Thank you for the feedback. If it is entitled to ask my mum to have grandkids a few hours once in a blue moon (ie once every 3 or 4 years) while I am driving a friend to get scan results for cancer then maybe I should reflect. I thought it would be supportive and a great help and I would not think twice about helping out a friend or family member in this way. All boys are a bit boisterous I suppose but I thought she could take them to park or let them watch a movie to help out on this occasion.

Stop claiming that you need her to do this because you're taking your friend for her cancer results. You want her to do this because you and the children's father want him to be able to use the time to get the decorations down.

Yes, your mum is weird and I'd find it really upsetting that the grandchildren are missing out on having that kind of relationship with her. But stop trying to manipulate us/her by pulling the 'supporting my friend with possible cancer' card.

LaylaSun77 · 01/01/2026 23:35

UneAnneeSansLumiere · 01/01/2026 23:27

This. Particularly as you were kind enough to have her at Christmas. I would stop doing favours for her and helping her out, personally. She is very cheeky to say her grandsons can't come to her house.

This is how I feel. I feel very hurt. We host Christmas and birthday parties, BBQs, our home is open to all the family and they know they can come here at any time and they do. I actually feel very upset that I can't even drop them off there even once for a few hours.

OP posts:
TomatoSandwiches · 01/01/2026 23:36

My favourite memories are of being with nan at her house so this is such a shame imo, but also at the same time feel like she's fine to set a boundary like she has, are the boys very messy ans reckless with things? Does she think she will have to baby/childproof things for them?

Hufflebuffs · 01/01/2026 23:36

You are getting some really harsh flack here IMO. I do think it’s sad, and a bit odd, that your kids have never been to their grandmother’s house. I can also understand you asking for a couple of hours of babysitting. I don’t think it needed to be at her house, but I can understand why you are bothered you’re never invited.

SkinnyOatFlatWhiteForMePlease · 01/01/2026 23:37

LaylaSun77 · 01/01/2026 23:28

my friend found a tumour a couple of weeks ago, she told me about the appointment on christmas eve. she has been red flagged. i wasnt thinking about childcare or taking the decoations down on christmas eve as i was very busy with christmas and was devastated for her but glad to be asked to be there with her.

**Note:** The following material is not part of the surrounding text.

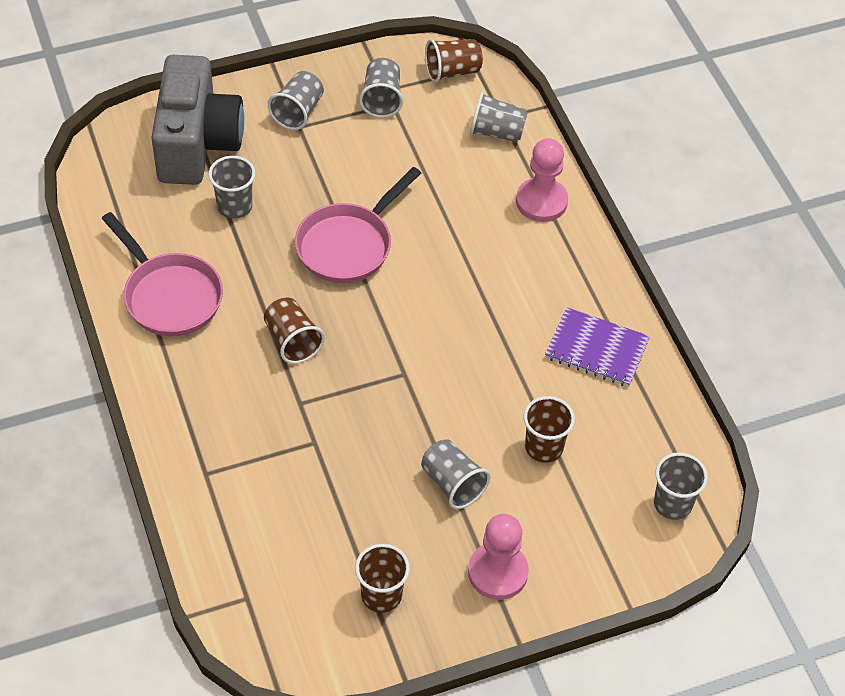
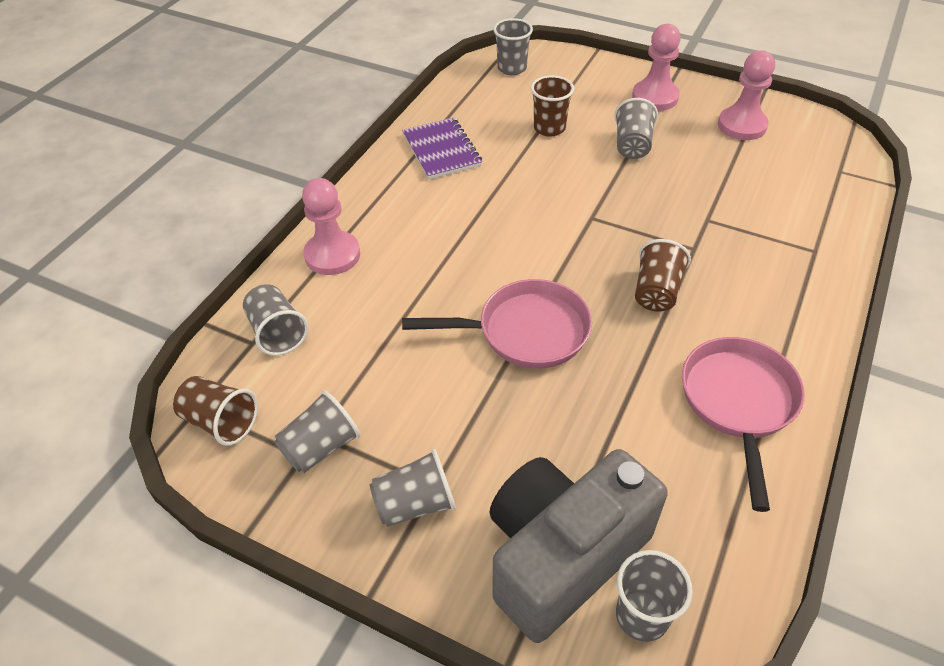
camera: 130 degrees left, 5 degrees down
grey cup [208,156,255,219] -> grey cup moved to [616,550,693,642]
brown cup [355,544,410,613] -> pink pawn [718,50,775,140]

DHs condition is manageable on some days and is worse on other days. It doesnt really matter, I just thought it would be a nice opportunity to drop the kids off since gran is close to hospital, and give my DH time alone to get things done in peace.

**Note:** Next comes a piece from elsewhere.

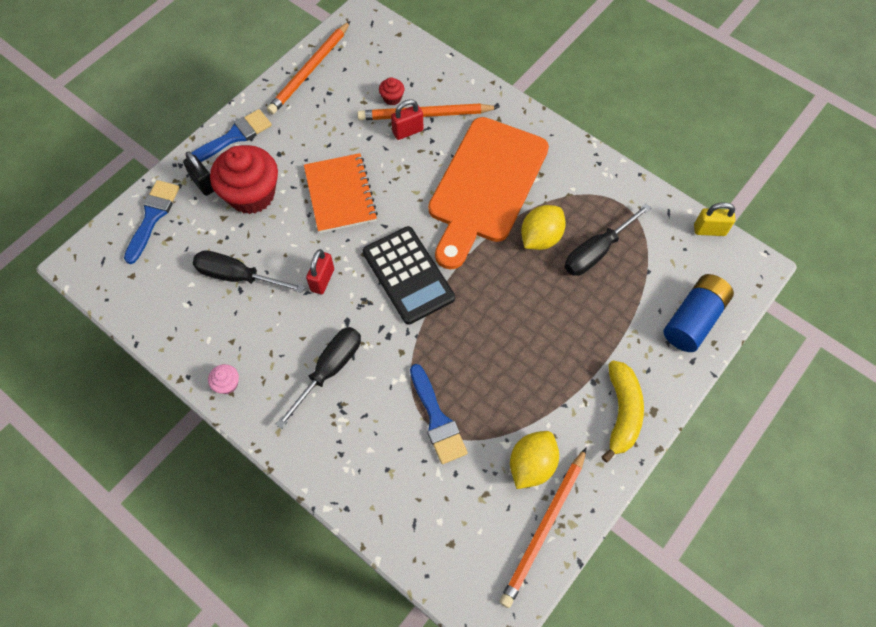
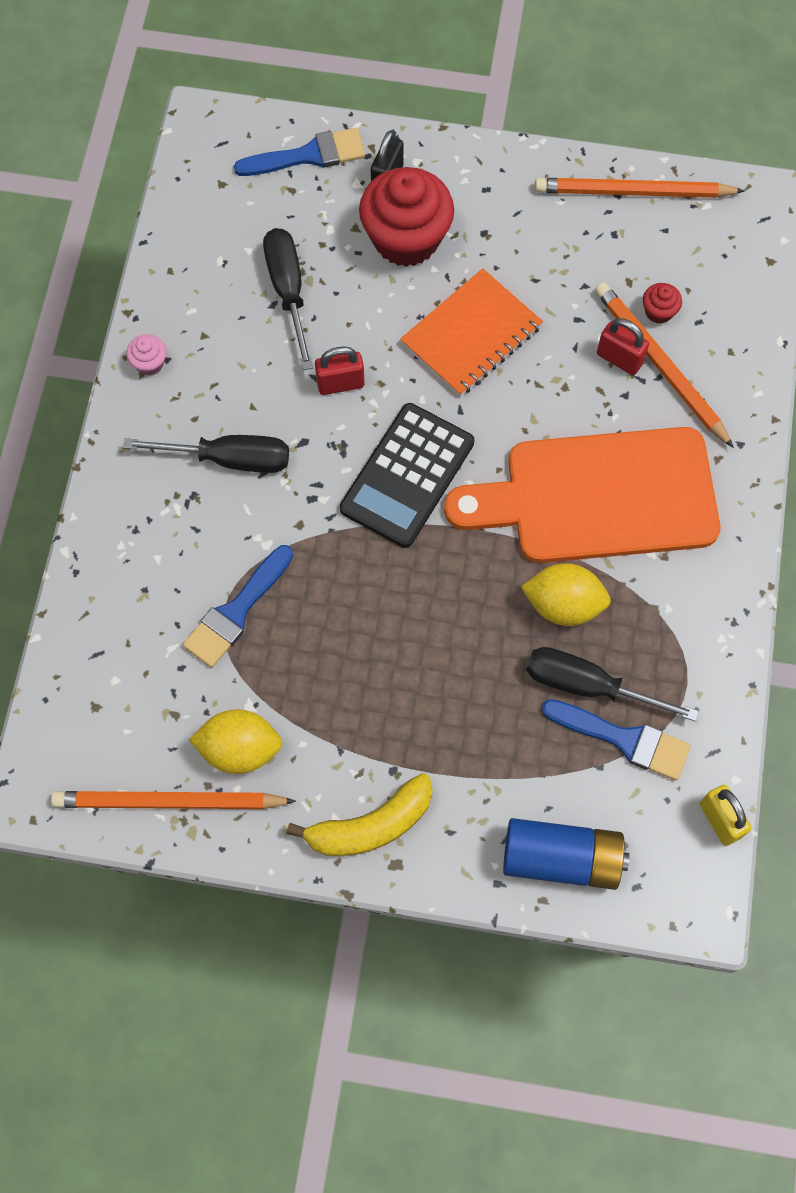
camera: 60 degrees right, 5 degrees up
blue brush [191,109,272,162] -> blue brush moved to [542,699,691,780]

I am currently mid three week pathway (our red flag equivalent) and as short notice as appointments are as you say you were told on Christmas Eve and none of that changes the fact your mother watching the children is not necessary but a want. It’s fine to want childcare, in a genuine emergency it sounds like your mother would be there to assist, however you can’t then have that all on your terms at her home etc.

I wish your friend all the best for her test results.

LaylaSun77 · 01/01/2026 23:37

saraclara · 01/01/2026 23:34

Stop claiming that you need her to do this because you're taking your friend for her cancer results. You want her to do this because you and the children's father want him to be able to use the time to get the decorations down.

Yes, your mum is weird and I'd find it really upsetting that the grandchildren are missing out on having that kind of relationship with her. But stop trying to manipulate us/her by pulling the 'supporting my friend with possible cancer' card.

Edited

What? That is absolutely where I'm going, as I said in my initial post. Going to hopsital which is round the corner from mums house, Dh wanted to use the opportunity to take decs down, clear out house.